The report found that the U.S. Army Corps of Engineers received $8.4 billion to restore needed storm defenses. But as of July, less than 20 percent of the money had been spent. 

“Included in the oft-cited $116 billion spending figure is $3.5 billion in tax credits to jump-start business in Gulf Opportunity or ‘GO’ Zones across 91 parishes and counties in Alabama, Louisiana and Mississippi,” noted the Institute for Southern Studies’ Blueprint for Gulf Renewal Report. 

“But many of the breaks have been of questionable benefit to Katrina survivors.

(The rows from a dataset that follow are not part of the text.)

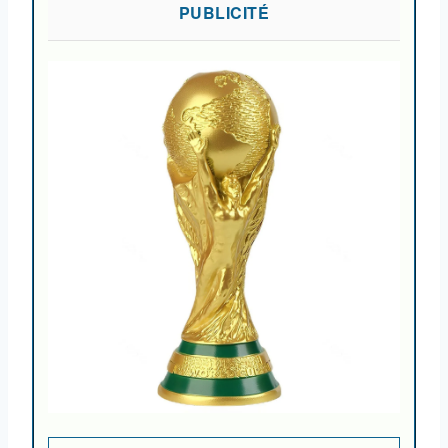
PUBLICITÉ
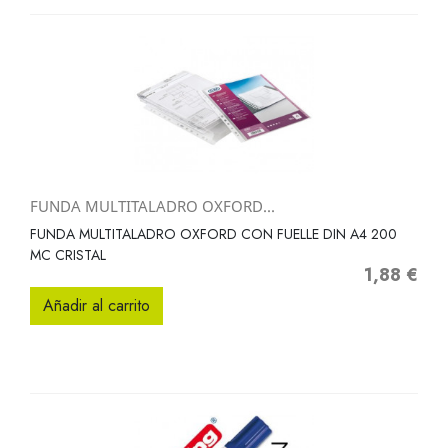
FUNDA MULTITALADRO OXFORD...
FUNDA MULTITALADRO OXFORD CON FUELLE DIN A4 200
MC CRISTAL
1,88 €
Precio
Añadir al carrito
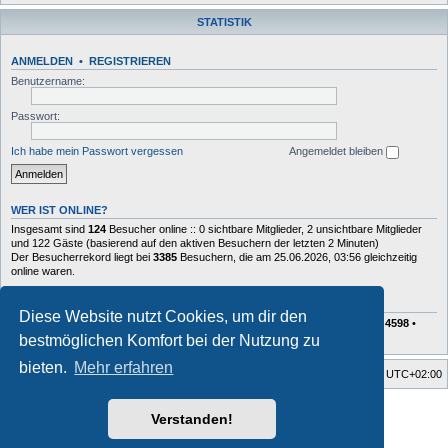
STATISTIK
ANMELDEN
•
REGISTRIEREN
Benutzername:
Passwort:
Ich habe mein Passwort vergessen
Angemeldet bleiben
WER IST ONLINE?
Insgesamt sind
124
Besucher online :: 0 sichtbare Mitglieder, 2 unsichtbare Mitglieder
und 122 Gäste (basierend auf den aktiven Besuchern der letzten 2 Minuten)
Der Besucherrekord liegt bei
3385
Besuchern, die am 25.06.2026, 03:56 gleichzeitig
online waren.
STATISTIK
Diese Website nutzt Cookies, um dir den
Beiträge insgesamt
72629
• Themen insgesamt
10408
• Mitglieder insgesamt
4598
•
Unser neuestes Mitglied:
Charlie
bestmöglichen Komfort bei der Nutzung zu
bieten.
Mehr erfahren
Foren-Übersicht
Alle Zeiten sind
UTC+02:00
Style developer by
forum tricolor tv
,
Verstanden!
Powered by
phpBB
® Forum Software © phpBB Limited
Deutsche Übersetzung durch
phpBB.de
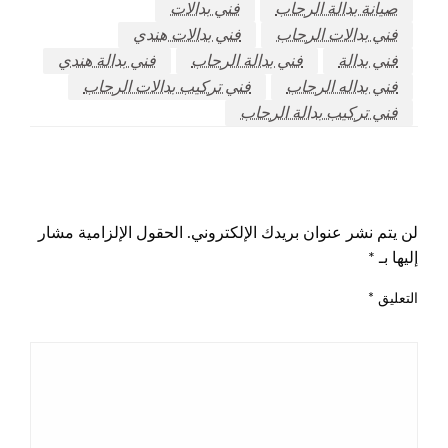
صيانة بدالة الرحاب
فني بدالات
فني بدالات الرحاب
فني بدالات هندي
فني بدالة
فني بدالة الرحاب
فني بدالة هندي
فني بداله الرحاب
فني تركيب بدالات الرحاب
فني تركيب بدالة الرحاب
اترك ردا
لن يتم نشر عنوان بريدك الإلكتروني.
الحقول الإلزامية مشار
إليها بـ
*
التعليق
*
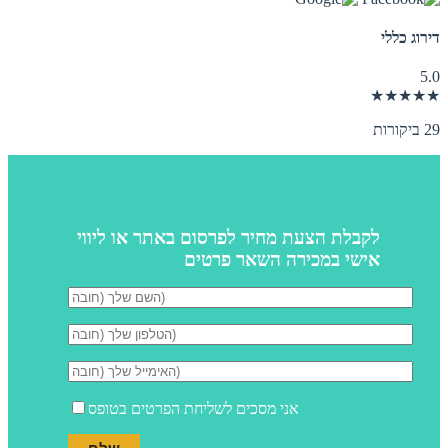
דירוג כללי
5.0
★★★★★
29 ביקורות
לקבלת הצעת מחיר לפרסום באתר או ליווי
אישי במכירה השאר פרטים
אני מסכים לשליחת הפרטים בטופס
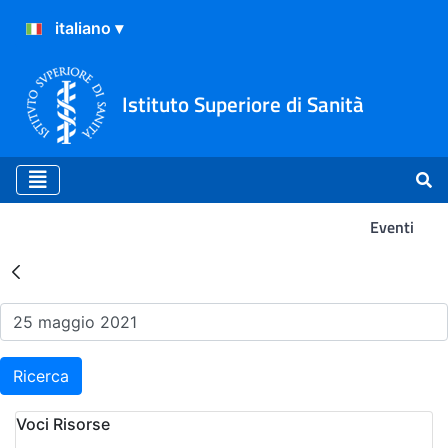
Istituto Superiore di Sanità
Eventi
Risultati della Ricerca - Ev
Ricerca
Voci Risorse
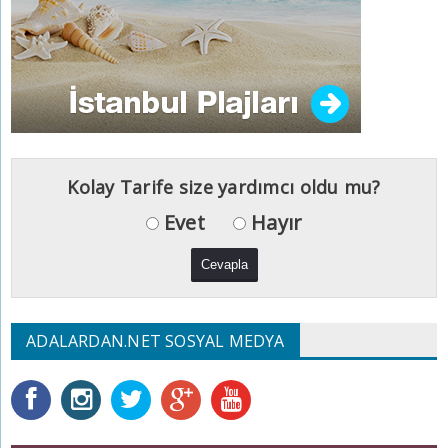
Kolay Tarife size yardımcı oldu mu?
Evet
Hayır
ADALARDAN.NET SOSYAL MEDYA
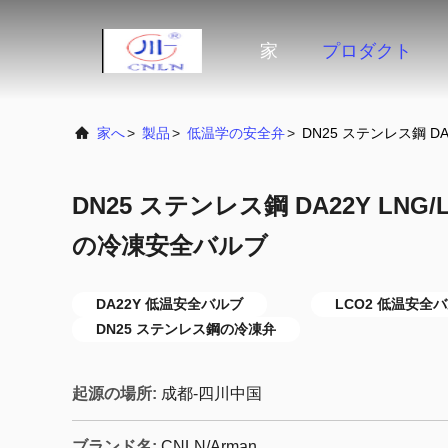
家
プロダクト
家へ
>
製品
>
低温学の安全弁
>
DN25 ステンレス鋼 DA2
DN25 ステンレス鋼 DA22Y LNG/LO
の冷凍安全バルブ
DA22Y 低温安全バルブ
LCO2 低温安全
DN25 ステンレス鋼の冷凍弁
起源の場所:
成都-四川中国
ブランド名:
CNLN/Arman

Take for instance the $1 million deal to build 10 luxury condos next to the University of Alabama football stadium--four hours from the Gulf Coast.” 

Meanwhile in New Orleans’ Ninth Ward, some homes still have the “X” painted on them by the National Guard to signal that there was a dead body inside. 

The federal government is failing New Orleans--and that means the workers who are rebuilding the city, too. During the initial cleanup, dangerous work was subcontracted to companies who regularly abused workers, failing to provide them protective gear and underpaying them afterward. 

That’s if they paid them at all. Undocumented workers reported companies that called in Immigration and Customs Enforcement when workers tried to demand the wages they were owed. According to the Southern Poverty Law Center, which spoke with more than 1,000 Gulf Coast workers, the majority didn’t receive overtime pay, despite the fact that many worked 80 to 100 hours per week. 

While all these abuses were happening, the federal government looked the other way. Two years after Katrina, we are still seeing the divide between rich and poor exposed by Katrina--and it’s growing worse all the time.